Which sweetener to use?
There’s so much we don’t know about sweeteners, but the Association does have the accumulated experience of many thousands of families. Combining experience with what we do know, here’s a suggested guideline for choosing sweeteners:
* Acceptable choices
· Sugar - granulated, confectioner’s, or brown
· Cane sugar crystals
· Turbinado and various raw sugars
· Honey, Molasses, Pure maple syrup
· Rice syrup and similar syrups
· Stevia (an herbal no-calorie sweetener found in the supplements section of your supermarket or a health food store)
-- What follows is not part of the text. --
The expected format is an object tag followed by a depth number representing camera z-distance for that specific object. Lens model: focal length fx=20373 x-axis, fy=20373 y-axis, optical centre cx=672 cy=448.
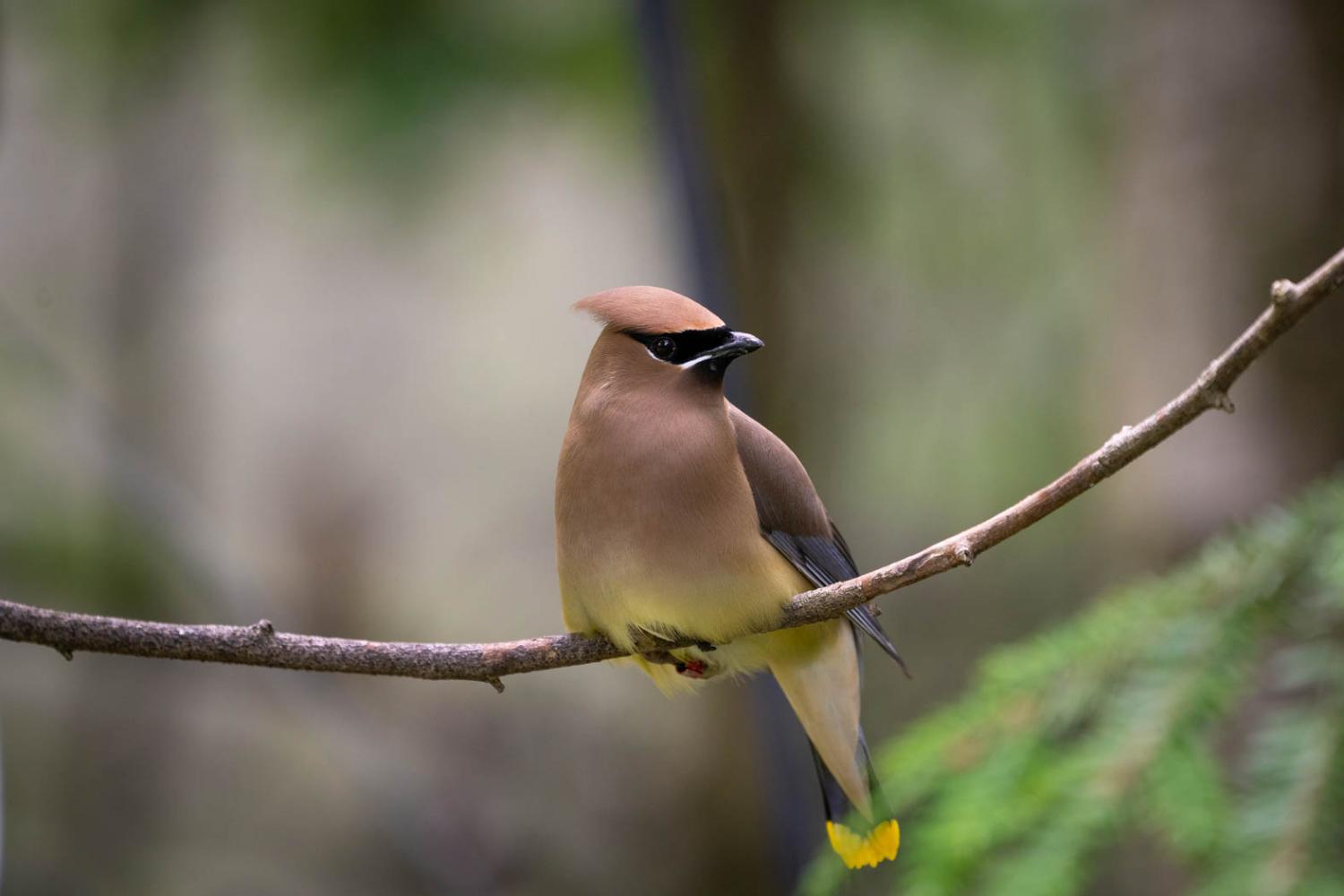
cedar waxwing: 4.59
* Acceptable, but don’t overdo
When a sugar name ends in “ol” that means it is an alcohol sugar. Too much has a laxative effect.
· Sorbitol
· Mannitol
· Xylitol
· Hydrogenated starches
* Less desirable
· Corn syrup, corn sweeteners, dextrose
* Questionable
· Acesulfame-k (Sunett, Sweet One)
· D-tagatose (Naturlose)
* Do not use
· Aspartame (NutraSweet, Equal)
· Neotame
· Alitame
· Cyclamate
· Saccharin (Sweet ‘N Low),
· Sucralose (Splenda)
· High fructose corn syrup
I don’t how easy it will be to remove all artificial colors and additives. I do know it is a major chore just finding products at the grocery store that don’t contain high fructose corn syrup. I spent two days shopping at five different store (not different locations for the same store, different stores) with my Mom. We found one brand of ketchup without HFCS and one barbecue sauce without HFCS, out of dozens of brands and flavors of ketchup and bbq sauces. That is ridiculous. We spent 20 minutes just reading the labels on various brands and flavors of bbq sauce, because Maegan has to have it. Forget about buying ready-made sweets at the bakery or the grocery store. You are setting yourself up with an impossible task, trying to find anything there without High Fructose Corn Syrup in it.